[Page-level text extractions]
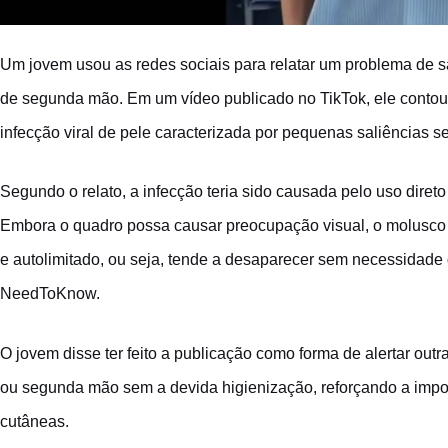
Um jovem usou as redes sociais para relatar um problema de 
de segunda mão. Em um vídeo publicado no TikTok, ele contou
infecção viral de pele caracterizada por pequenas saliências 
Segundo o relato, a infecção teria sido causada pelo uso diret
Embora o quadro possa causar preocupação visual, o molusco 
e autolimitado, ou seja, tende a desaparecer sem necessidade 
NeedToKnow.
O jovem disse ter feito a publicação como forma de alertar outr
ou segunda mão sem a devida higienização, reforçando a impor
cutâneas.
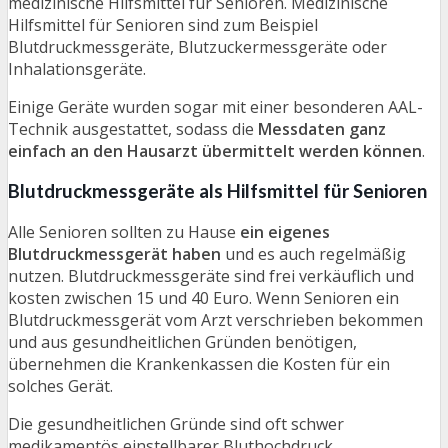
medizinische Hilfsmittel für Senioren. Medizinische
Hilfsmittel für Senioren sind zum Beispiel
Blutdruckmessgeräte, Blutzuckermessgeräte oder
Inhalationsgeräte.
Einige Geräte wurden sogar mit einer besonderen AAL-
Technik ausgestattet, sodass die
Messdaten ganz
einfach an den Hausarzt übermittelt werden können
.
Blutdruckmessgeräte als Hilfsmittel für Senioren
Alle Senioren sollten zu Hause
ein eigenes
Blutdruckmessgerät haben
und es auch regelmäßig
nutzen. Blutdruckmessgeräte sind frei verkäuflich und
kosten zwischen 15 und 40 Euro. Wenn Senioren ein
Blutdruckmessgerät vom Arzt verschrieben bekommen
und aus gesundheitlichen Gründen benötigen,
übernehmen die Krankenkassen die Kosten für ein
solches Gerät.
Die gesundheitlichen Gründe sind oft schwer
medikamentös einstellbarer Bluthochdruck,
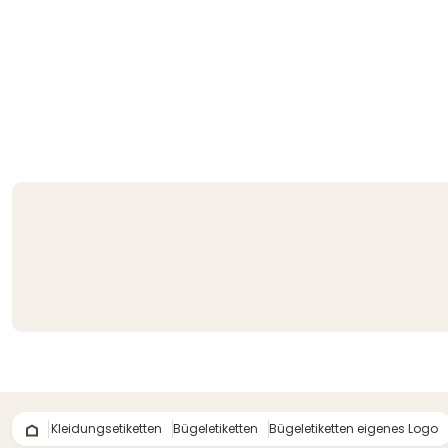
Kleidungsetiketten
Bügeletiketten
Bügeletiketten eigenes Logo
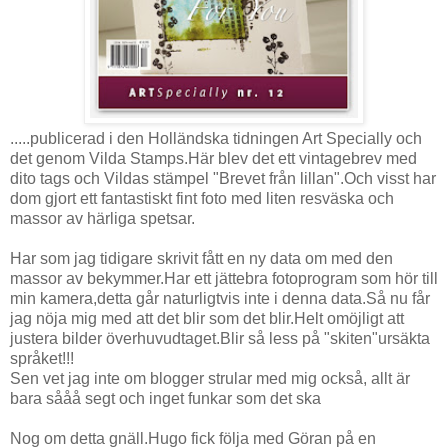
.....publicerad i den Holländska tidningen Art Specially och
det genom Vilda Stamps.Här blev det ett vintagebrev med
dito tags och Vildas stämpel "Brevet från lillan".Och visst har
dom gjort ett fantastiskt fint foto med liten resväska och
massor av härliga spetsar.
Har som jag tidigare skrivit fått en ny data om med den
massor av bekymmer.Har ett jättebra fotoprogram som hör till
min kamera,detta går naturligtvis inte i denna data.Så nu får
jag nöja mig med att det blir som det blir.Helt omöjligt att
justera bilder överhuvudtaget.Blir så less på "skiten"ursäkta
språket!!!
Sen vet jag inte om blogger strular med mig också, allt är
bara sååå segt och inget funkar som det ska
Nog om detta gnäll.Hugo fick följa med Göran på en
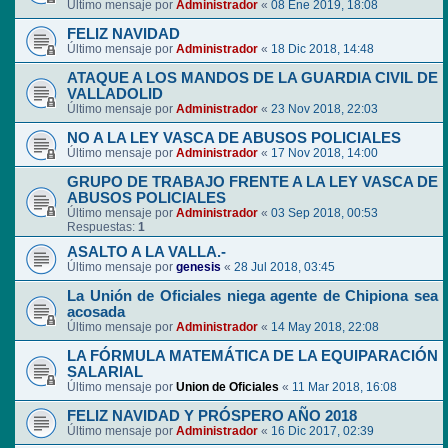
Último mensaje por
Administrador
«
08 Ene 2019, 18:08
FELIZ NAVIDAD
Último mensaje por
Administrador
«
18 Dic 2018, 14:48
ATAQUE A LOS MANDOS DE LA GUARDIA CIVIL DE
VALLADOLID
Último mensaje por
Administrador
«
23 Nov 2018, 22:03
NO A LA LEY VASCA DE ABUSOS POLICIALES
Último mensaje por
Administrador
«
17 Nov 2018, 14:00
GRUPO DE TRABAJO FRENTE A LA LEY VASCA DE
ABUSOS POLICIALES
Último mensaje por
Administrador
«
03 Sep 2018, 00:53
Respuestas:
1
ASALTO A LA VALLA.-
Último mensaje por
genesis
«
28 Jul 2018, 03:45
La Unión de Oficiales niega agente de Chipiona sea
acosada
Último mensaje por
Administrador
«
14 May 2018, 22:08
LA FÓRMULA MATEMÁTICA DE LA EQUIPARACIÓN
SALARIAL
Último mensaje por
Union de Oficiales
«
11 Mar 2018, 16:08
FELIZ NAVIDAD Y PRÓSPERO AÑO 2018
Último mensaje por
Administrador
«
16 Dic 2017, 02:39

| Exercise aim |
Copy, without any change, the lines above from the one containing "LA FÓRMULA MATEMÁTICA DE LA EQUIPARACIÓN" to the end, both ends included. Add nothing else.

| Answer to this problem |
LA FÓRMULA MATEMÁTICA DE LA EQUIPARACIÓN
SALARIAL
Último mensaje por
Union de Oficiales
«
11 Mar 2018, 16:08
FELIZ NAVIDAD Y PRÓSPERO AÑO 2018
Último mensaje por
Administrador
«
16 Dic 2017, 02:39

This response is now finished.